Parmi les idées qui circulent, il y a celle avancée par le producteur Jean-Martin Desmarais, qui siège également au Regroupement des producteurs multimédia. «Pourquoi ne pas constituer un fonds semblable au fonds des câblodistributeurs et qui serait alimenté par les fournisseurs de services internet? On consomme de plus en plus de bande passante et les fournisseurs s'enrichissent. Il pourrait y avoir un système de redevances...»

Une idée à explorer.

Le Québec représenté en force au Web-TV festival - André Duchesne

Amateurs de séries web, à vos claviers! Le Web-TV Festival de La Rochelle est en cours et de nombreuses webséries québécoises y sont inscrites en compétition officielle.

Dans la catégorie web-humour, les webséries Pilotes et Carole aime son prochain sont de la compétition.

Plusieurs oeuvres québécoises sont aussi inscrites dans la catégorie web-fiction, dont 11 règles sur le thème de l'échangisme avec Mélissa Désormeaux-Poulin et Patrice Bélanger, Le pixel mort, Manigances et Juliette en direct.

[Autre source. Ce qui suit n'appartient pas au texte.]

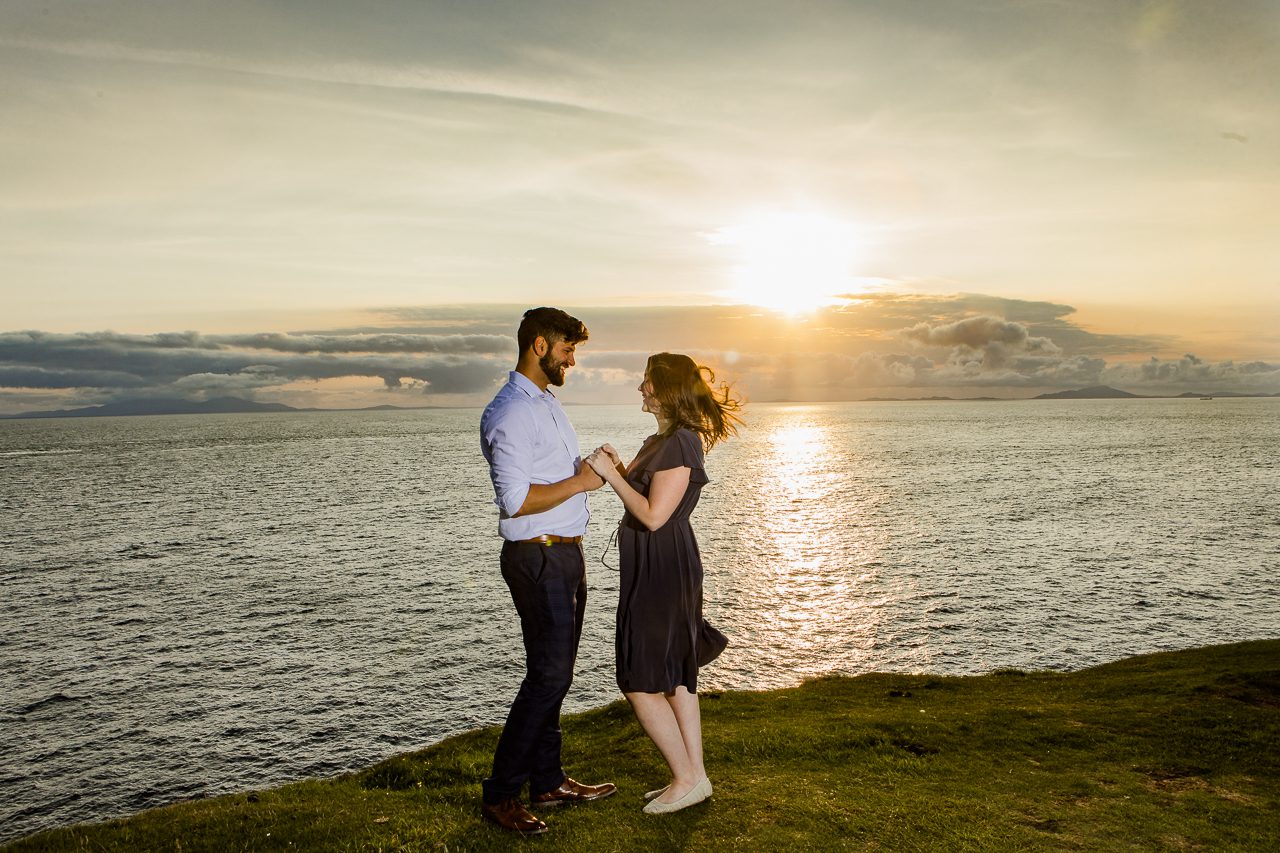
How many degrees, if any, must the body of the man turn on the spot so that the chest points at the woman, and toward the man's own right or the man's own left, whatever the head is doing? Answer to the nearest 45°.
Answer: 0° — they already face them

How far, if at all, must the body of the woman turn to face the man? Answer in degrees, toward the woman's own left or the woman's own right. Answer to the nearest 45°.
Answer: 0° — they already face them

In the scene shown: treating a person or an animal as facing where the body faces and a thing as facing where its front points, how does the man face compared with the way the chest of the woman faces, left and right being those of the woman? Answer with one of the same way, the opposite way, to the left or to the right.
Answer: the opposite way

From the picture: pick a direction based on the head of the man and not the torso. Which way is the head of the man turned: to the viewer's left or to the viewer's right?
to the viewer's right

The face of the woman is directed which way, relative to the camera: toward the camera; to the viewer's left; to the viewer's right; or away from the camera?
to the viewer's left

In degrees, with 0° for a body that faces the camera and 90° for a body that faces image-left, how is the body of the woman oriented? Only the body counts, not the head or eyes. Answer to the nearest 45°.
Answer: approximately 90°

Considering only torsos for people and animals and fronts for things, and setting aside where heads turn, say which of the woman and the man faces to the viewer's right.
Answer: the man

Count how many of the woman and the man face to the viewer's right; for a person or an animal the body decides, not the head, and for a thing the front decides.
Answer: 1

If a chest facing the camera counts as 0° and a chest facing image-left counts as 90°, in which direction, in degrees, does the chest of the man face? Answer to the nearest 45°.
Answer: approximately 270°
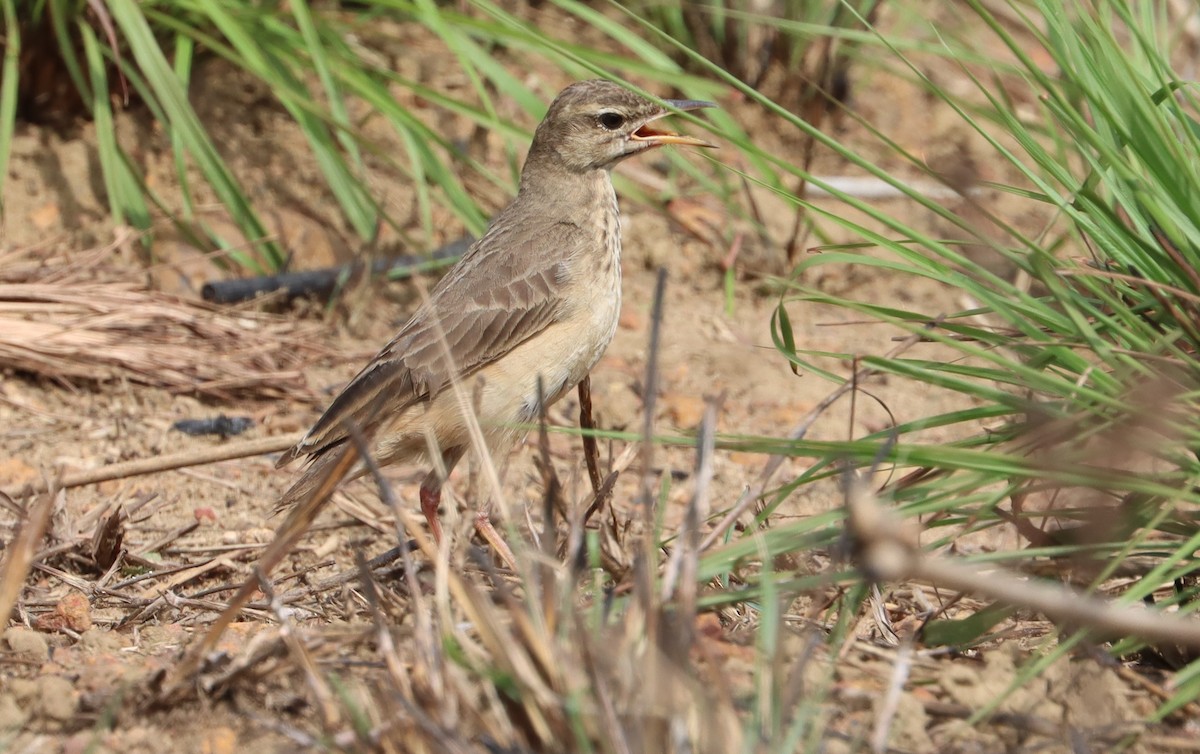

Les séries Montréal Remix et la webtv du festival Mode et design de Montréal sont inscrites dans la catégorie web-aventure/tourisme alors que Clé 56 et plusieurs autres défendent le Québec dans la section web-documentaire.

Les internautes peuvent se rendre sur le site www.webtv-festival.tv pour attribuer des cotes aux webémissions visionnées.